Let $(a_n)_{n\in\mathbb{N}}, (e_n)_{n\in\mathbb{N}}, (p_n)_{n\in\mathbb{N}}, (r_n)_{n\in\mathbb{N}}$ be nonnegative sequences in $\mathbb{R}$ with $(a_n)_{n\in\mathbb{N}}\in\ell^1$, $(e_n)_{n\in\mathbb{N}}\in\ell^1$, and $(p_n)_{n\in\mathbb{N}}$ a convergent sequence. Furthermore, assume that $(1-a_n)p_{n+1}-p_n+r_n\leq e_n$ holds for all $n$. I want to show that $(r_n)_{n\in\mathbb{N}}\in\ell^1$. Here is my attempt at a proof:
$\sum\limits_{n\in\mathbb{N}} |r_n| = \sum\limits_{n\in\mathbb{N}} r_n \leq \sum\limits_{n\in\mathbb{N}}e_n+p_n+(a_n-1)p_{n+1}=\sum\limits_{n\in\mathbb{N}}e_n +\sum\limits_{n\in\mathbb{N}}(p_n-p_{n+1}) +\sum\limits_{n\in\mathbb{N}}a_np_n$.
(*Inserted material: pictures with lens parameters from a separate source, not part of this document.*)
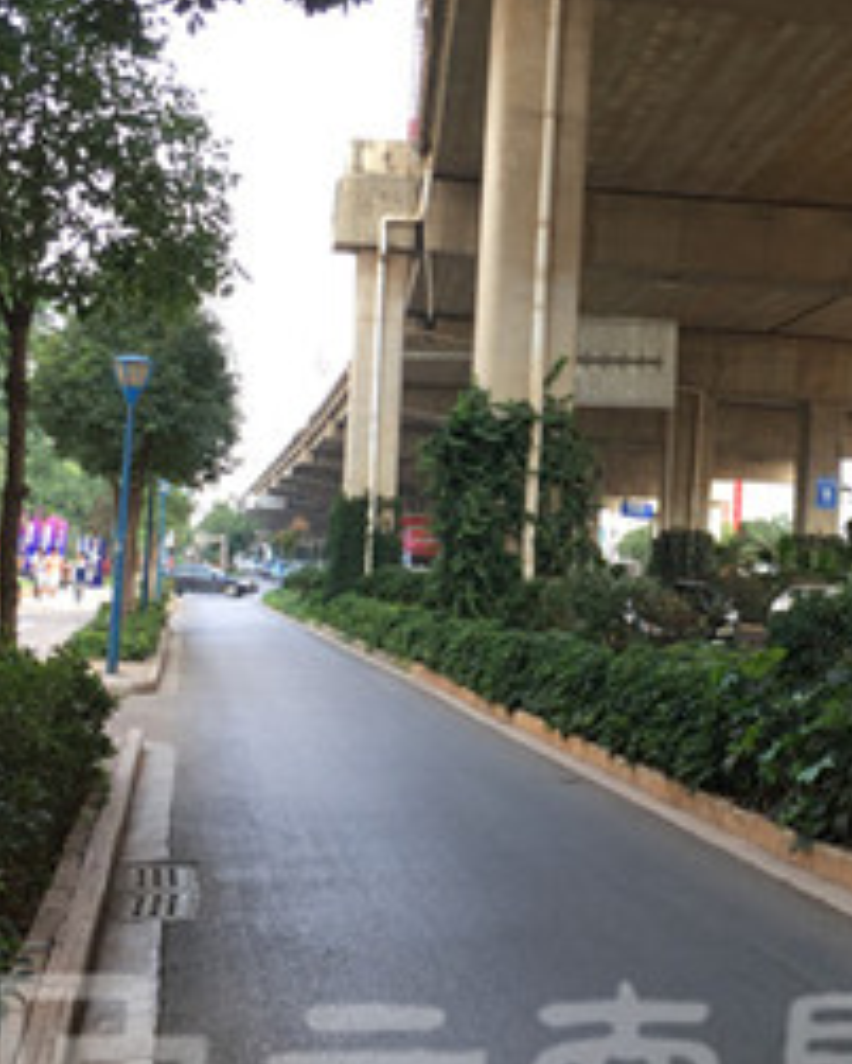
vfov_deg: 30.5
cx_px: 674
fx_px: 1953
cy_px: 487
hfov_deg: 24.2
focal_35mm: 62
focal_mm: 4.15
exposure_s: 1/108
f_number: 2.2
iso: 25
Since $(p_n)_{n\in\mathbb{N}}$ converges, it is bounded above by some $M\in \mathbb{R}$. Using this we can write,
$\sum\limits_{n\in\mathbb{N}}e_n +p_1-\lim\limits_{n\rightarrow\infty}p_n +\sum\limits_{n\in\mathbb{N}}a_np_n\leq \sum\limits_{n\in\mathbb{N}}e_n +p_1-\lim\limits_{n\rightarrow\infty}p_n +M\sum\limits_{n\in\mathbb{N}}a_n<\infty$.
The sum $\sum\limits_{n\in\mathbb{N}}e_n$ is finite as $(e_n)_{n\in\mathbb{N}}$ is nonnegative in $\ell^1$ and similarly for the sum $\sum\limits_{n\in\mathbb{N}}a_n$. Thus $(r_n)_{n\in\mathbb{N}}\in\ell^1$.
Is this sufficient?